Description of the task -
The records below are to be output exactly, except for their pictures.

(Beginning of Data for this task)

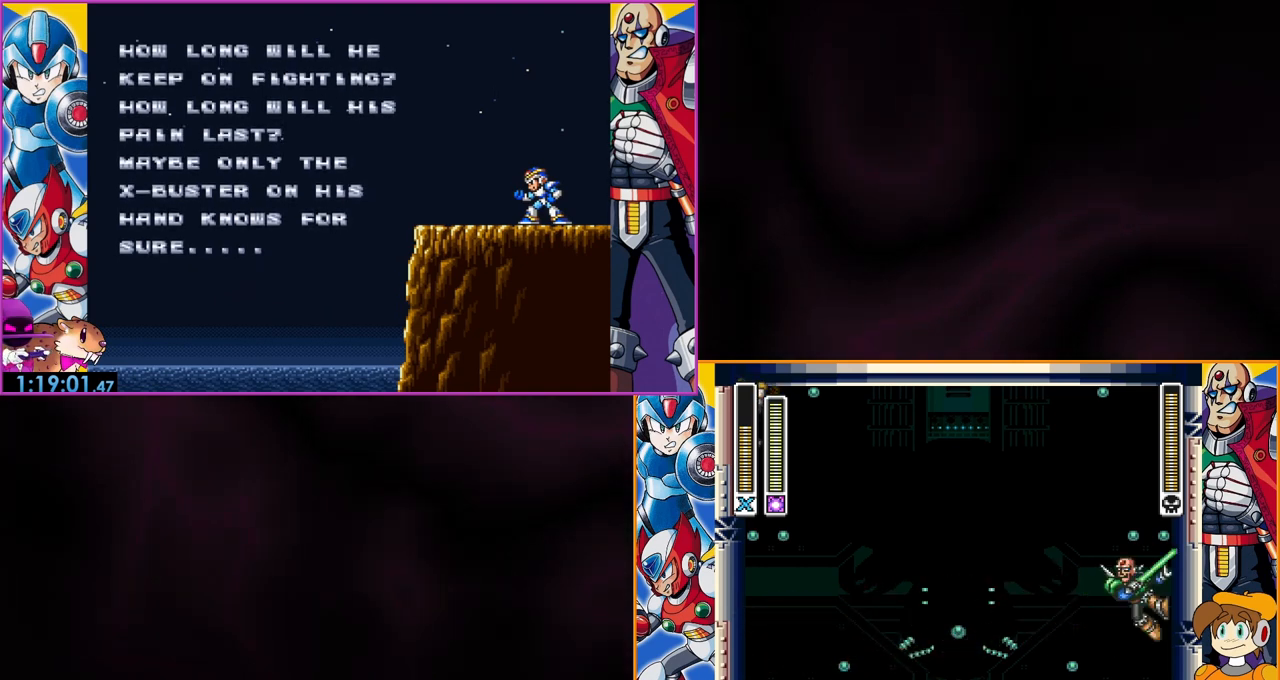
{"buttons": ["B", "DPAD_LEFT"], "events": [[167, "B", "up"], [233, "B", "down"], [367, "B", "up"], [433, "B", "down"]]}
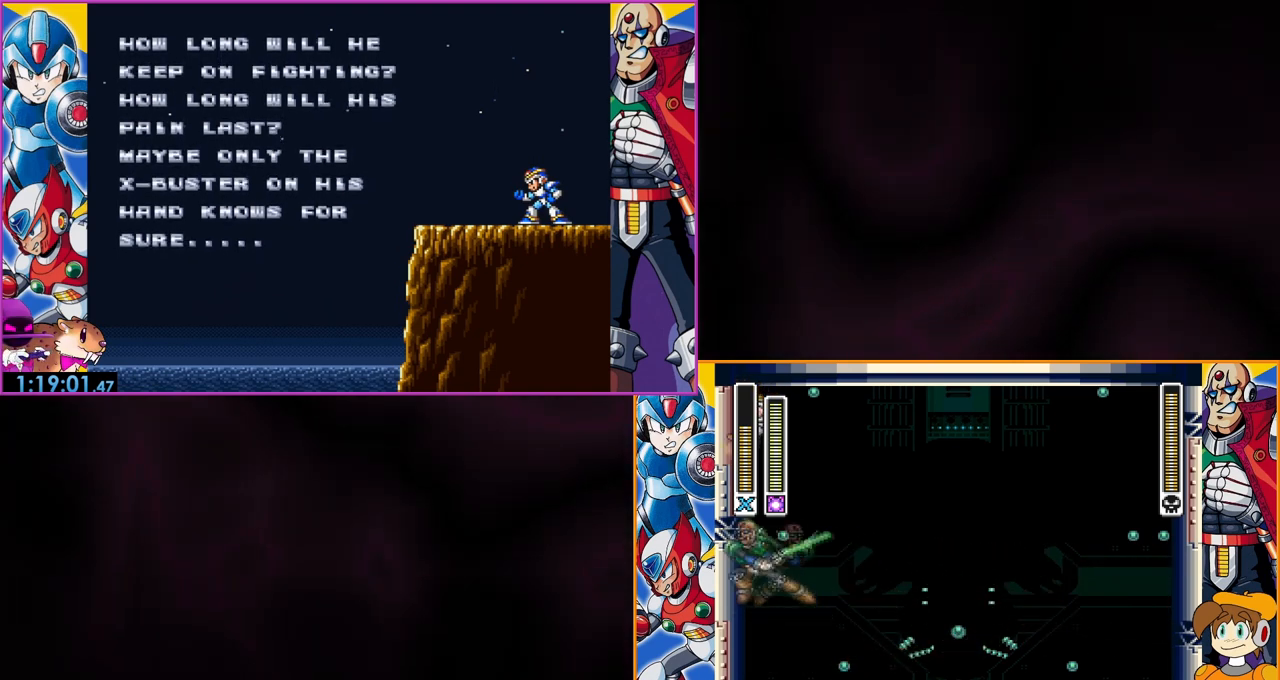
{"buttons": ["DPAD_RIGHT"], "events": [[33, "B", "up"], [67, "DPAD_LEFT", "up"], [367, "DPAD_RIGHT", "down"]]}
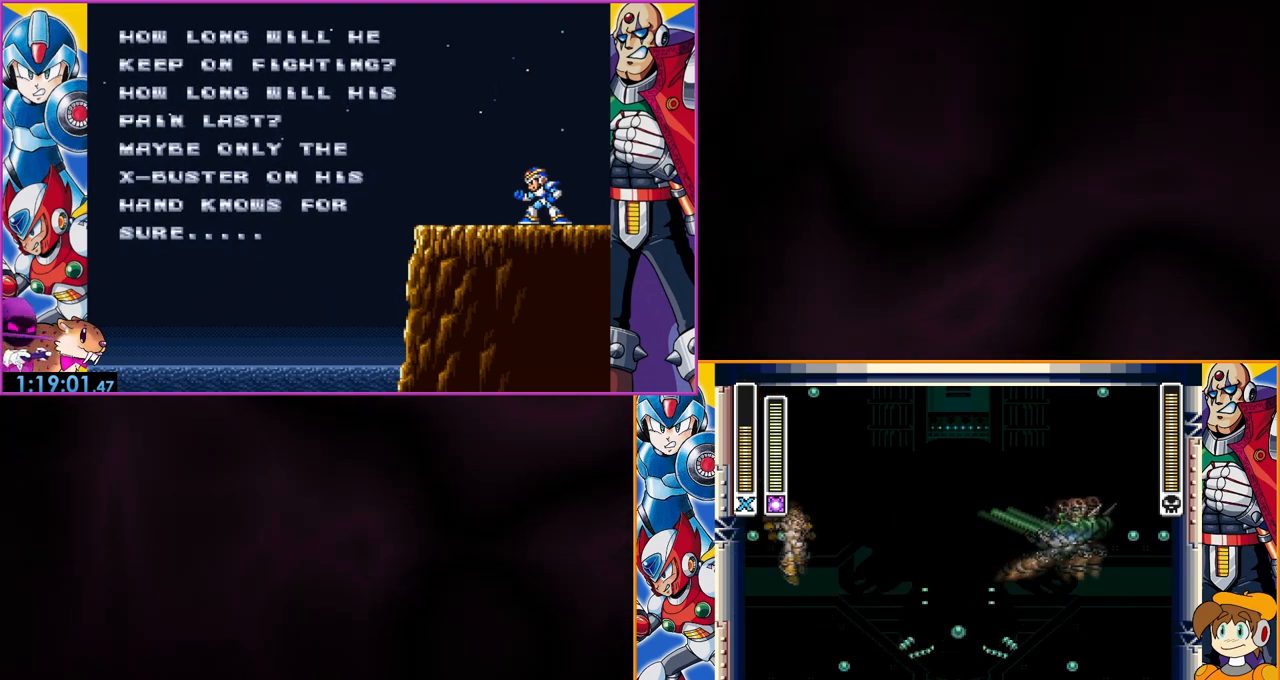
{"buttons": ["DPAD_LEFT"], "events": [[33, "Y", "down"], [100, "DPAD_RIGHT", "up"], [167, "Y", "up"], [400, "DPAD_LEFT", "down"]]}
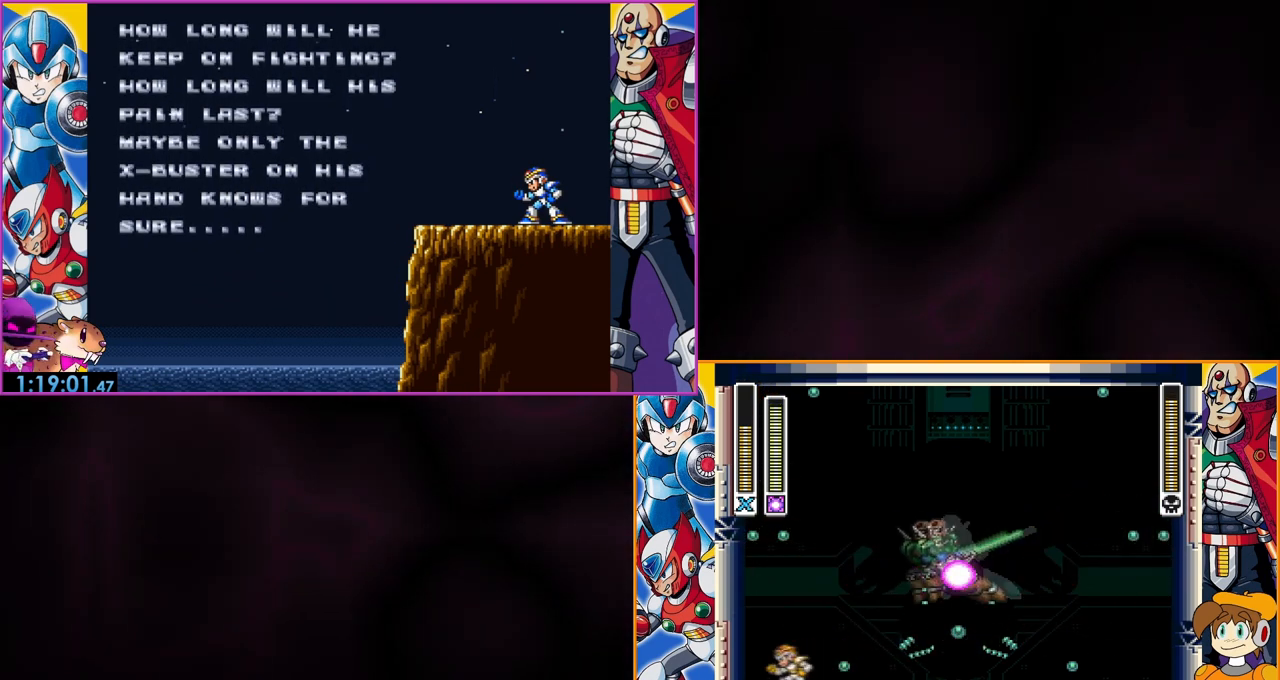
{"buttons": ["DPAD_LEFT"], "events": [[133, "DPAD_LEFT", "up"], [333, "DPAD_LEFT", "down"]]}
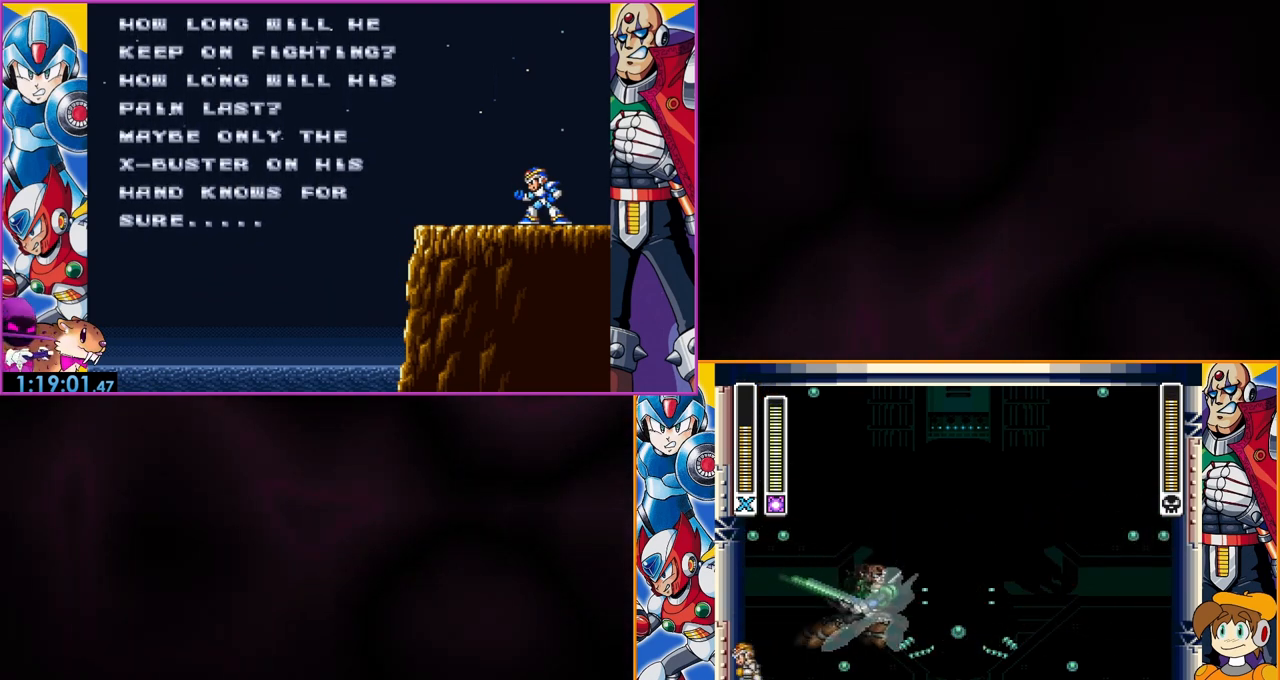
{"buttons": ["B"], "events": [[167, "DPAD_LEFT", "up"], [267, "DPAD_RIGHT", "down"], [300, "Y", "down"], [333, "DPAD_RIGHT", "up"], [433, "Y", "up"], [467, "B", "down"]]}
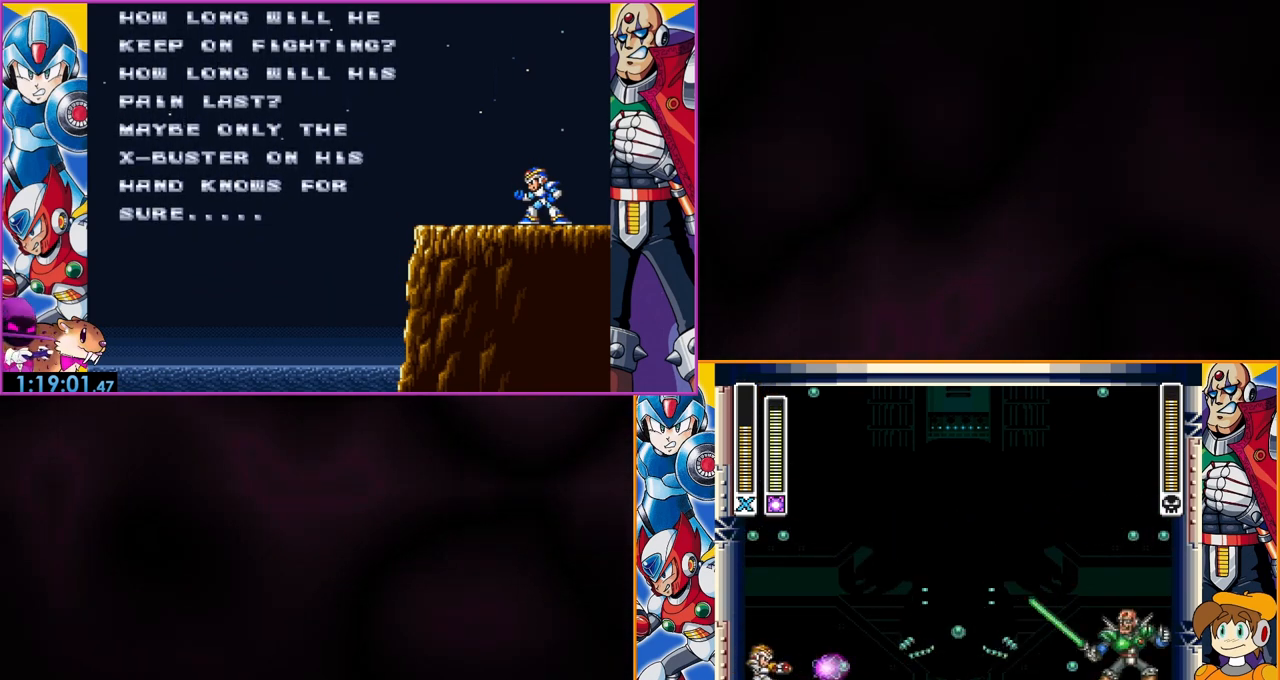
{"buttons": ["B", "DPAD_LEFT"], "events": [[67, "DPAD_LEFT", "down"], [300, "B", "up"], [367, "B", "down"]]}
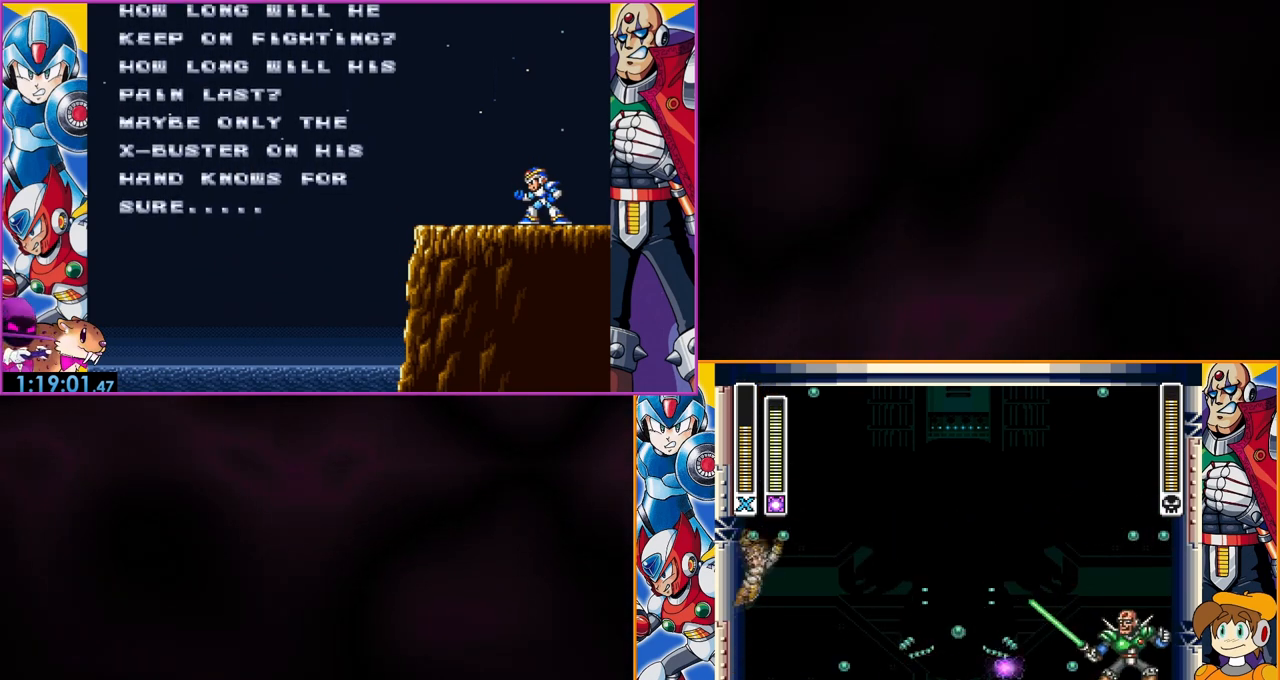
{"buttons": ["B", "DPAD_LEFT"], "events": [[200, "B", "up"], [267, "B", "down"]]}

(End of Data for this task)

Written solution -
{"buttons": ["B", "DPAD_LEFT"], "events": [[167, "B", "up"], [233, "B", "down"], [367, "B", "up"], [433, "B", "down"]]}
{"buttons": ["DPAD_RIGHT"], "events": [[33, "B", "up"], [67, "DPAD_LEFT", "up"], [367, "DPAD_RIGHT", "down"]]}
{"buttons": ["DPAD_LEFT"], "events": [[33, "Y", "down"], [100, "DPAD_RIGHT", "up"], [167, "Y", "up"], [400, "DPAD_LEFT", "down"]]}
{"buttons": ["DPAD_LEFT"], "events": [[133, "DPAD_LEFT", "up"], [333, "DPAD_LEFT", "down"]]}
{"buttons": ["B"], "events": [[167, "DPAD_LEFT", "up"], [267, "DPAD_RIGHT", "down"], [300, "Y", "down"], [333, "DPAD_RIGHT", "up"], [433, "Y", "up"], [467, "B", "down"]]}
{"buttons": ["B", "DPAD_LEFT"], "events": [[67, "DPAD_LEFT", "down"], [300, "B", "up"], [367, "B", "down"]]}
{"buttons": ["B", "DPAD_LEFT"], "events": [[200, "B", "up"], [267, "B", "down"]]}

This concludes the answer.